In 1990, the then Commander of the 1st Airborne Division of the Bundeswehr, Major General Bernhardt, issued a directive for the planning of the airborne casualty clearing station and the air-mobile medical teams, recalls Carsten Dombrowski about the development towards Combat First Responder in the Bundeswehr. The aim of this directive was to ensure the capability to provide medical care to airborne or airdropped paratrooper units immediately at the scene of the operation. However, how did this decision come about, long before the Bundeswehr itself had modern concepts of the current use of SOF (Special Operations Forces) Medics and FST (Forward Surgical Team) in Special Forces operations?
The year 1990 was fundamentally marked geopolitically by the collapse of the East-West conflict, thus the end of the era of the Cold War. Rigid structures that had functioned for decades in a bloc conflict with front lines and nuclear deterrence. The way of the wounded was clearly defined, the medical service and troop medical service of the organizational units were well rehearsed.
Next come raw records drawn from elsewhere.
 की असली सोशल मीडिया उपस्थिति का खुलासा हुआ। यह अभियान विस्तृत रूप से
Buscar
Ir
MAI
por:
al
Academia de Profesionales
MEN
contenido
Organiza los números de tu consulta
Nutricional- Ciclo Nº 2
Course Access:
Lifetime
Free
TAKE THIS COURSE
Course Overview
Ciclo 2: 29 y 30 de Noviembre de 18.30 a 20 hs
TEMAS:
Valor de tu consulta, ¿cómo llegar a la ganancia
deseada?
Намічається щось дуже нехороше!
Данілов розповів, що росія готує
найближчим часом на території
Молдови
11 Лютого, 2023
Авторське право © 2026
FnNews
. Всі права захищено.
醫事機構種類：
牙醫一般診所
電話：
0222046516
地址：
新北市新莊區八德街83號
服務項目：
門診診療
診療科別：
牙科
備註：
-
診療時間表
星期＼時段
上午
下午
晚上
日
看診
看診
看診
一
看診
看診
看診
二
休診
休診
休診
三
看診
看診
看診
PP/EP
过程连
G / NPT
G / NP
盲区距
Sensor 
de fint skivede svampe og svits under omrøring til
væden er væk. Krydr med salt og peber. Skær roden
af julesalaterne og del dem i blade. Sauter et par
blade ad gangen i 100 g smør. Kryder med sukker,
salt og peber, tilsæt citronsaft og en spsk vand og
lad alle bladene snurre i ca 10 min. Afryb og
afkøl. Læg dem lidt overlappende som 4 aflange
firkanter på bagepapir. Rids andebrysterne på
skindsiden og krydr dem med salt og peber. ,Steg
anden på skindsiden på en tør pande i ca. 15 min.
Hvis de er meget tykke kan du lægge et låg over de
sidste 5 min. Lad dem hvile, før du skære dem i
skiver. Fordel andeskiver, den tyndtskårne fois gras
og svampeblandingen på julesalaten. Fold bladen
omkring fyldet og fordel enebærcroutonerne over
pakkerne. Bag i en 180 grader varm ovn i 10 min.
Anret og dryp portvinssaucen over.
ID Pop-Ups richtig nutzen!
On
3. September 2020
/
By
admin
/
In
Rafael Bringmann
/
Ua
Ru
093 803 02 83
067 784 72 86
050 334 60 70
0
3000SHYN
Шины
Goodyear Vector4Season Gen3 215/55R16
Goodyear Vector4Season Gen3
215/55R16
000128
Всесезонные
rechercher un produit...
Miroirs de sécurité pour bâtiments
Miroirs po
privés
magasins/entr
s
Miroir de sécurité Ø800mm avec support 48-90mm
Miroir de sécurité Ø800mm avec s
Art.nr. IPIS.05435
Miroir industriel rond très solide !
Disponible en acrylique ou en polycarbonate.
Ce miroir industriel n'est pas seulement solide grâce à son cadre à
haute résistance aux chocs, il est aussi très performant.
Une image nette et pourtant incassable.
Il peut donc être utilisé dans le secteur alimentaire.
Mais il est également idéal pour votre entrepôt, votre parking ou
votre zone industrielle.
High Flexibility in the 1st Airborne Division
The 1st Airborne Division, as well as the 1st Mountain Division, were already exceptions during this time. Flexibility and adapted, situation-dependent operational methods were characteristics of these elite units. The Airborne Division, with the capability for parachute jumps, distinguished itself not only by pride in weapons, but also by actual performance compared to other army units. Being a paratrooper means something. To endure personal hardship, but also to bring the necessary motivation to everyday service.
This applied in large parts also to the medics deployed in this division. Organized in 3 Airborne Medical Companies (250/260/270) of the Airborne Brigades 25, 26 and 27, these companies formed the main cadre of medical forces. In addition, each of the paratrooper battalions had an integrated troop medical service. That is, each paratrooper company had two medical NCOs plus teams responsible for the medical care of the combat companies. Everyone knew each other and knew how the other functioned. This so-called Colour relationship had proven itself and was tested.
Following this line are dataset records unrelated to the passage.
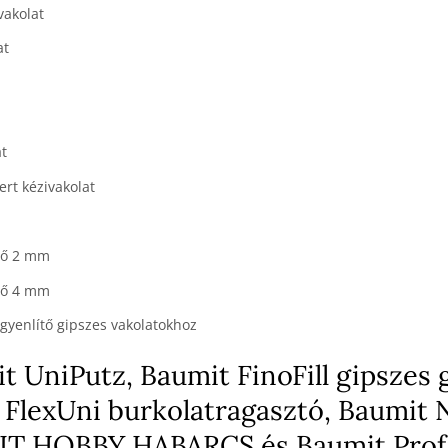
vakolat
at
at
ert kézivakolat
lő 2 mm
lő 4 mm
gyenlítő gipszes vakolatokhoz
t UniPutz, Baumit FinoFill gipszes 
 FlexUni burkolatragasztó, Baumit 
UMIT HOBBY HABARCS és Baumit Prof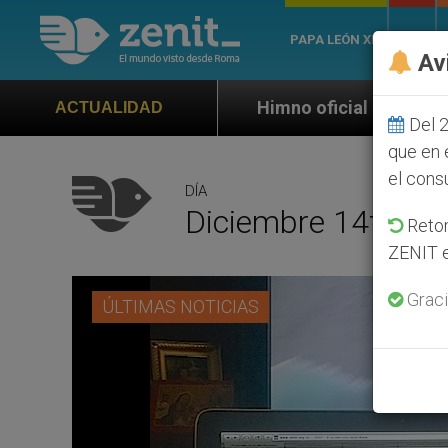
PAPA LEÓN XIV
ROMA
Av
imno oficial de la Jornada Mundial de la Juventud Seú
ACTUALIDAD
Del 2
que en 
el cons
DÍA
Diciembre 14th, 2
Retom
ZENIT e
Graci
ÚLTIMAS NOTICIAS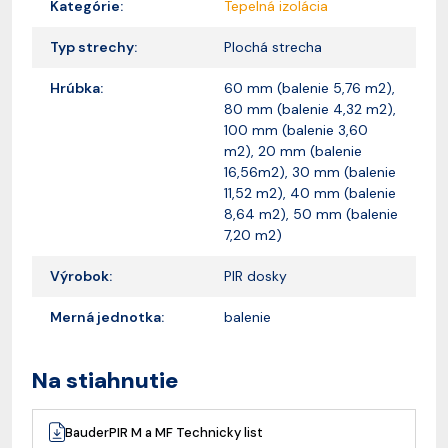
Kategórie:
Tepelná izolácia
Typ strechy:
Plochá strecha
Hrúbka:
60 mm (balenie 5,76 m2),
80 mm (balenie 4,32 m2),
100 mm (balenie 3,60
m2), 20 mm (balenie
16,56m2), 30 mm (balenie
11,52 m2), 40 mm (balenie
8,64 m2), 50 mm (balenie
7,20 m2)
Výrobok:
PIR dosky
Merná jednotka:
balenie
Na stiahnutie
BauderPIR M a MF Technicky list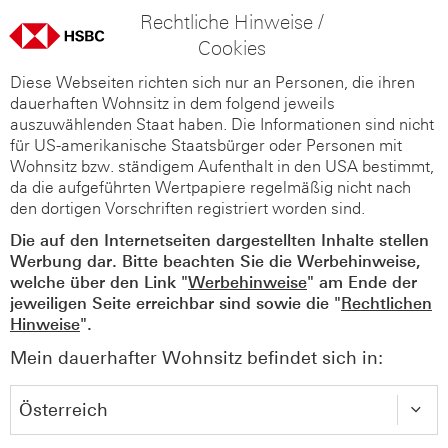
Rechtliche Hinweise /
Cookies
Diese Webseiten richten sich nur an Personen, die ihren
dauerhaften Wohnsitz in dem folgend jeweils
auszuwählenden Staat haben. Die Informationen sind nicht
für US-amerikanische Staatsbürger oder Personen mit
Wohnsitz bzw. ständigem Aufenthalt in den USA bestimmt,
da die aufgeführten Wertpapiere regelmäßig nicht nach
den dortigen Vorschriften registriert worden sind.
Die auf den Internetseiten dargestellten Inhalte stellen
Werbung dar. Bitte beachten Sie die Werbehinweise,
welche über den Link "
Werbehinweise
" am Ende der
jeweiligen Seite erreichbar sind sowie die "
Rechtlichen
Hinweise
".
Mein dauerhafter Wohnsitz befindet sich in:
At the troop staging area, the battalion doctor with his medical group leader was deployed. All of this was very close to the front line. At the level of the battalion command post, about 3 to 5 kilometers behind the FEBA (Forward Edge of Battle Area). However, since the strength of the airborne forces already lay in a high degree of flexibility and speed due to the air loading/airborne capability, it was clear that the deployed medics had to be trained and equipped accordingly. They should not be a hindrance. Everyone knew that the combat units would pay close attention to how well their medics could keep up. Therefore, this directive issued by General Bernhardt was a logical and consequential decision.
Helicopter or Parachute Jump
Various methods were tested. However, the focus was always on the transportation of materials. Parachute jumps or landing with CH 53, as well as Bell UH 1 D, were known methods. The issues were more about which, how much, and how the packaged material should be carried. Limited material resources were available in the jump pack or cargo bag. Material dropped separately was at risk of getting lost. A problem that all parachute units worldwide had and still have.
Therefore, in the responsibility of Airborne Brigade 25 (CALW) and the Parachute Battalion 253 (NAGOLD), several attempts were made to at least test the level of air-mobile medical teams. Parachute jumps from Bell UH 1 D and landing with CH 53 were the means of transport for this. Ideas were developed and discarded as impractical. Either the packing materials were unsuitable or were not accepted by the deployed airborne medics. Material supply worldwide was still in its infancy. No comparison with the rugged, lightweight, and practical equipment of today.
Only after many attempts and further conceptual development did a viable concept emerge. Unfortunately, this concept did not then become widely implemented in the unit. Political events, such as the dissolution of the 1st Airborne Division, the establishment of the Central Medical Service, the beginning of operations in the Balkans, and a realignment towards Out of Area missions, caused all these considerations to disappear into drawers or archives.
On the way to the Combat First Responder
Only many years later did they reappear in a further developed or adapted version. Concepts that are still relevant today, naturally adapted to new material possibilities and operational principles. The basic idea of having special military medics on site with the Special and Specialized Forces is the maxim of professional elite units. KSK (Special Forces Command = Special Forces) and EGB (Extended Basic Qualification = Rangers). Paratroopers have optimized this basic idea and raised it to a high level. For me, it was a moving and exciting time. To have been part of this development from the first series of experiments to the current state with CFR (Combat First Responders) was a beautiful experience.